» Recorded data:

════════

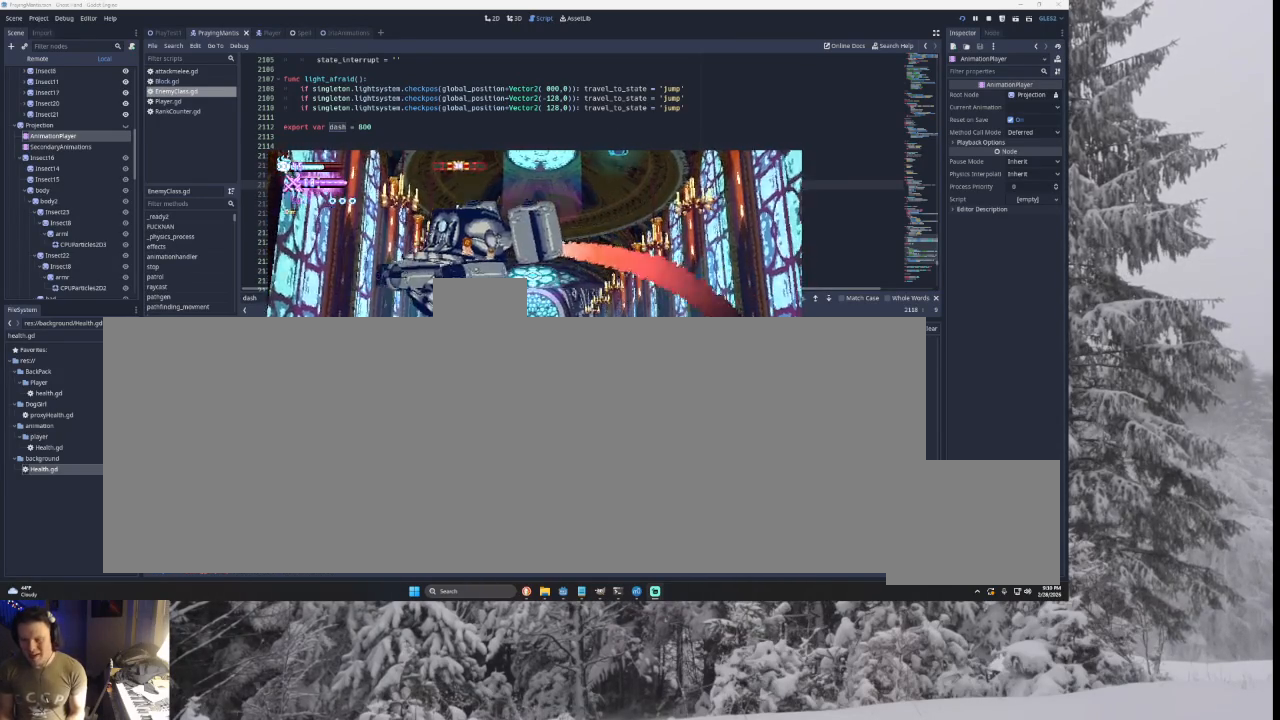
Gameplay with a controller (PlayStation layout); each line is a JSON object with the inputs held at the frame after it. "events" lists button and stick changes between this image and that frame as [ms after this image, input, new state], when the widget could be followed in between. Not read: CROSS L2.
{"buttons": [], "left_stick": "left", "right_stick": "center", "events": [[33, "L1", "up"], [267, "left_stick", "left"]]}
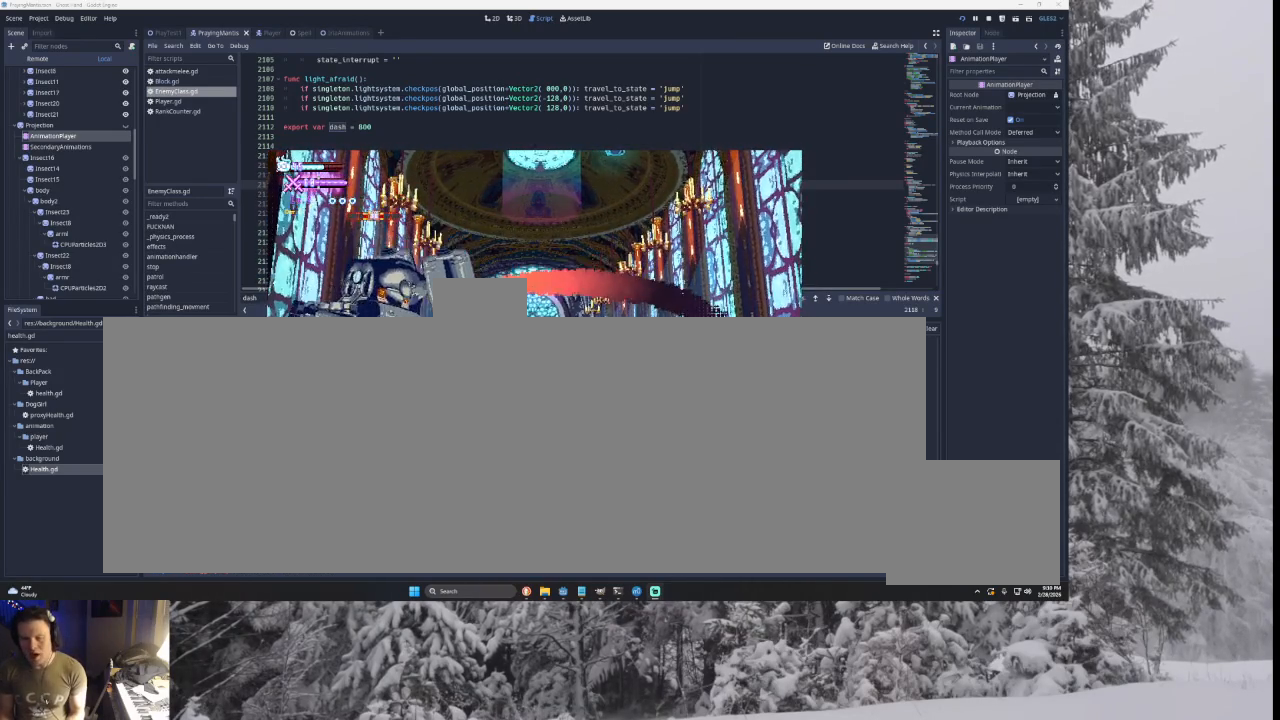
{"buttons": [], "left_stick": "center", "right_stick": "center", "events": [[233, "left_stick", "center"]]}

════════

» Task brief: Each line above that includes "center" counts once; state the total and nothing more.

» Solution to this exercise: 2